You can see this in the file Cut on Data (Number)
.
From this, we filter only the dates that derive from specific years, not year ranges. (See Filter Tabular on Data (Number)
.)
You can click on the arrow in the circle button of this dataset (Run job again
) to see what exact input was used to exclude year ranges.
Regular expressions help clean remaining inconsistencies in the dataset. (Dataset: Column Regex Find And Replace on Data (Number)
)
Sorting the production date in descending order, as done in the dataset Sort on data (lowest Number)
, reveals that one faulty dataset, which is supposed to have been created in 2041, is part of the table.
We remove it in the next step with the tool Remove beginning
.
The tool Datamash allows for summarising how many elements arrived at the museum in each year. (Dataset: Datamash on data (Number)
.)
After we apply this tool, the dataset is no longer 7738 lines long, but only 259.
This is because the number of times each year appeared in the table was summed up in a second column.
Sorting in ascending order (Sort on data (Number)
) shows a chronological dataset with the earliest entries in the beginning and the most recent entries at the end of the table.
We can easily visualise this in a (particularly crowded) bar chart directly within Galaxy. (Bar chart on data (Number)
)
But this is not the most optimal view to show us which year most objects derive from.
To determine from which year most objects originate, we use another sorting order (Sort on Data (highest number)
).
Question
- From what year does the museum have the most objects?
- The dataset
Sort on data (highest number)
shows the number of objects by year, sorted from most to least. 288 items are noted for the year 1969 in the first row. This is the year from which the museum has the most (clearly datable) objects.
The next four steps parse this year as a conditional statement step by step. (Select first on data (Number)
, Cut on data (Number)
, Parse parameter value on data (Number)
and Compose text parameter value
.)
This means, even if you upload another dataset, the highest number is always selected and taken as an input for the next steps.
Based on this input, which is determined by the year with the highest input, Search in textfiles on data (Number)

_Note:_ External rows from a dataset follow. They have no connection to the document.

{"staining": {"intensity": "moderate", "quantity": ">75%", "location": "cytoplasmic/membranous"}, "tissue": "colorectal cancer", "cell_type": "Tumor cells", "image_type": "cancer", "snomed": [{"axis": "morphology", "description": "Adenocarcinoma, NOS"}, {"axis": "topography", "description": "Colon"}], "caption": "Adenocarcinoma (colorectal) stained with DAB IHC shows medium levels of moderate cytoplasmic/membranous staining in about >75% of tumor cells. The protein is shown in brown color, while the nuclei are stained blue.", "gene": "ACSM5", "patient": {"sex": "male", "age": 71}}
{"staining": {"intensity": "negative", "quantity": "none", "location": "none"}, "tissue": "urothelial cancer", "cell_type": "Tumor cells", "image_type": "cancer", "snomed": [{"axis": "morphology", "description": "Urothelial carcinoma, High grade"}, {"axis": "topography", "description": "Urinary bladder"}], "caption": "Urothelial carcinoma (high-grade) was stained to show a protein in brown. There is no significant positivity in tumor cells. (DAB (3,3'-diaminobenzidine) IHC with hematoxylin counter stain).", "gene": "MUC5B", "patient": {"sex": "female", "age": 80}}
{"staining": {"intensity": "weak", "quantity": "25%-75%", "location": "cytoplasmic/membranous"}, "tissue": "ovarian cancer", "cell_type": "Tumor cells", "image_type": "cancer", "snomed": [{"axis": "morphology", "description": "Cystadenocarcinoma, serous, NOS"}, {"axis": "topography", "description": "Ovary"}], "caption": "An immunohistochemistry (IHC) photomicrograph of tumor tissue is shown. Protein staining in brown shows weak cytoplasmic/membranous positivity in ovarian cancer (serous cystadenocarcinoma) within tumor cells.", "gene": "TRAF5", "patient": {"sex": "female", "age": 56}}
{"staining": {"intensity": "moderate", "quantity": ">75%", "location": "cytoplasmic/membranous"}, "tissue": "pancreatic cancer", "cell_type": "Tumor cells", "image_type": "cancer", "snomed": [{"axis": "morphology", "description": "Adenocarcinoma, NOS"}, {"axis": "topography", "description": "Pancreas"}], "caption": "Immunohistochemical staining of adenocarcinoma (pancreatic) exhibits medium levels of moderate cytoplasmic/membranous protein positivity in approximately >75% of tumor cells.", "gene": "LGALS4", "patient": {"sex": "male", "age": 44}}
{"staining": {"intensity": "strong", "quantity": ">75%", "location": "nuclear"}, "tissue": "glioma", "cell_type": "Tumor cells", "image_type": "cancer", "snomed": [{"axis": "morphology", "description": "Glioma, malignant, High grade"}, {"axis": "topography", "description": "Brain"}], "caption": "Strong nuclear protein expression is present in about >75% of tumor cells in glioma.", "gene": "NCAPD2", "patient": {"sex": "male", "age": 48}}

searches for object descriptions from the 288 objects of the most prominent year.
The table is very rich in information, but not that easy to digest.
To make the table more accessible, we create a word cloud of the object descriptions with the offered stop word list.
If you click on the stop word list we provided, you see what “fill words” are excluded from the word cloud. In essence, only words conveying meaning remain.
This helps us quickly determine what kinds of objects the museum has from this popular year.
The dataset Word cloud image
shows that most objects from the museum are negatives from Davis Mist, a famous Australian photographer, who created them that year and donated them to the museum.
Conclusion
Congratulations! You used OpenRefine to clean your data and ran a workflow from Galaxy with your results! You now know how to perform basic steps in Galaxy, run OpenRefine as an interactive tool, and transfer data from Galaxy to OpenRefine and back. On the way, you have learned basic data cleaning techniques, such as facetting, to enhance the quality of your data. To extract further information from the cleaned data, running a pre-designed workflow showed you a glimpse into Galaxy. Of course, you can always conduct your own analysis using the tools most useful to you, instead.